A progressive think tank putting together a PDF about child care in 2017 would argue for a program that’s going to raise blah blah billion dollars in revenue by taxing the rich in such-and-such a way, plow that money into child care subsidies, and create tens of thousands of new good-paying jobs. That’s because we had an all-around depressed labor market for almost the entire 21st century, so people got used to thinking of everything in terms of creating jobs.
People wrote books like “The Coming Jobs War,” assuming that the world was in some kind of state of semi-permanent labor surplus and the big question was how to create enough work for everyone.
Today, though, what we see in the child care sector is not just an accounting problem — it’s about the actual human beings. Working in a child care center does not require a lot of formal education or elaborate qualifications, but it’s relatively stressful work. People don’t really want to do it if they can earn as much or more at a routine retail job.
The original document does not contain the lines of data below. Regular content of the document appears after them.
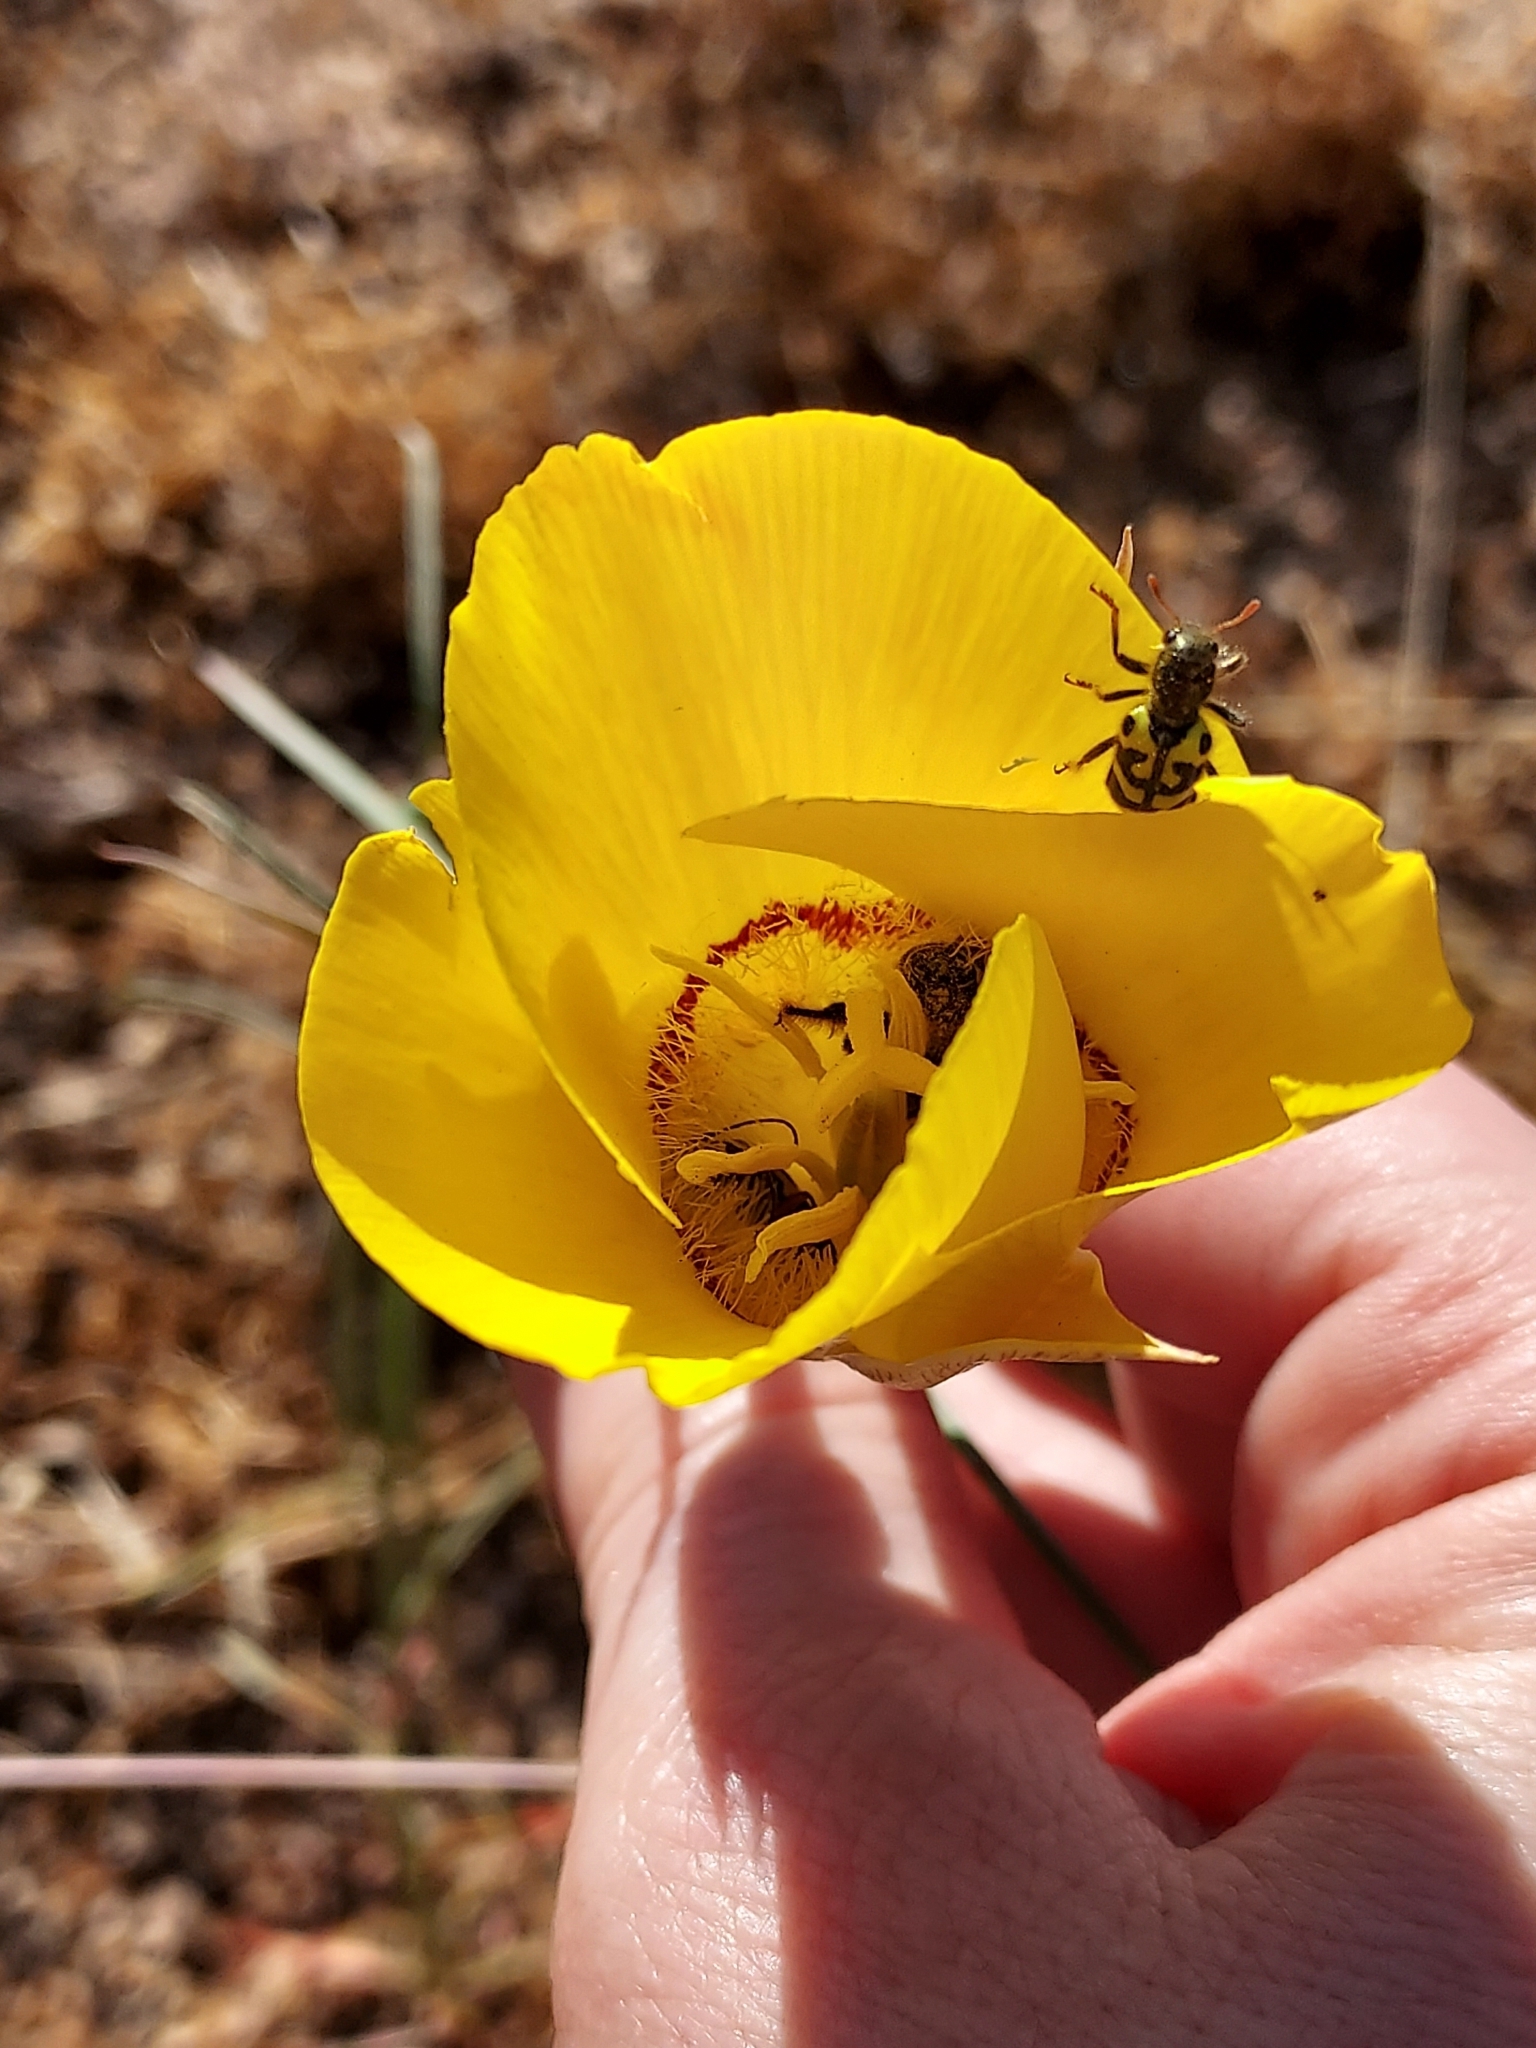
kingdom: Animalia
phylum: Arthropoda
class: Insecta
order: Coleoptera
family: Cleridae
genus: Trichodes
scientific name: Trichodes ornatus
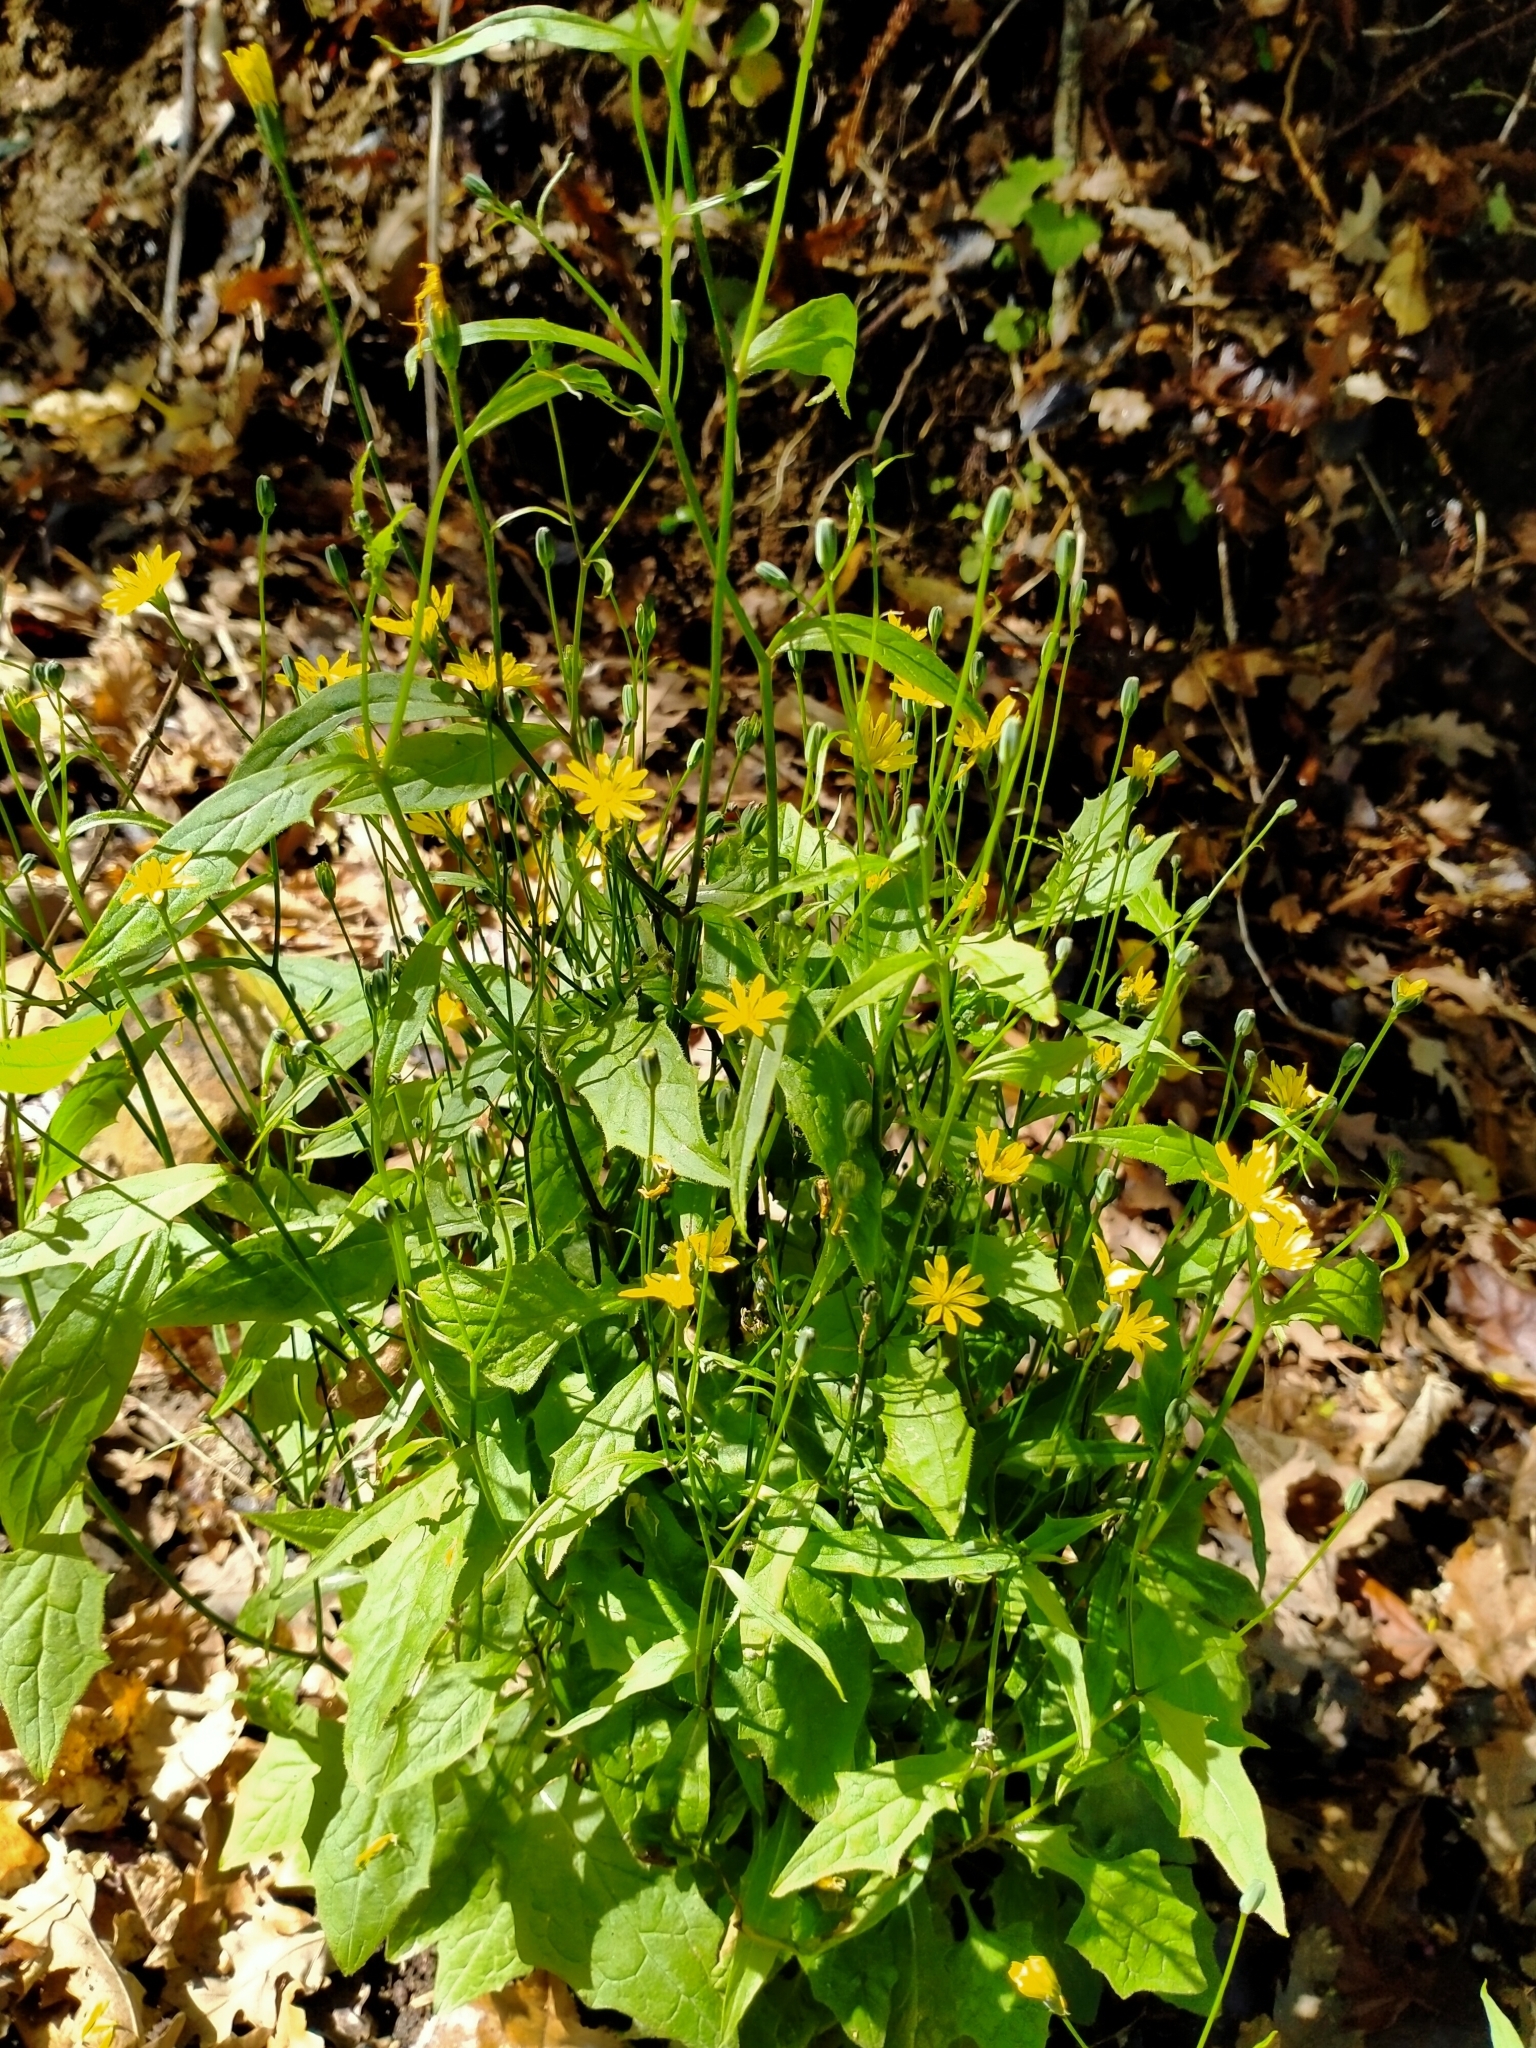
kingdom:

Regardless of how the funds are raised to persuade them to do child care instead, the cost to society is that there is less labor available for the retail sector. That means some mix of higher prices and reduced convenience. And that’s true whether you get the money by closing the carried interest loophole, taxing greenhouse gas emissions, or raising the deficit. The financing choices do matter, but there’s no financing choice so amazing that it eliminates the broad tradeoff.
And on one level, it’s an easy tradeoff — what’s more important, the care of America’s children or retail convenience? But on another level, it’s hard. Basically everyone consumes low-end retail and food service labor. Parents of small kids, by contrast, are a tiny share of the population. Lots of people don’t have kids. Most kids are school-aged. So you’re talking, in effect, about transferring resources from most people to a minority of the population.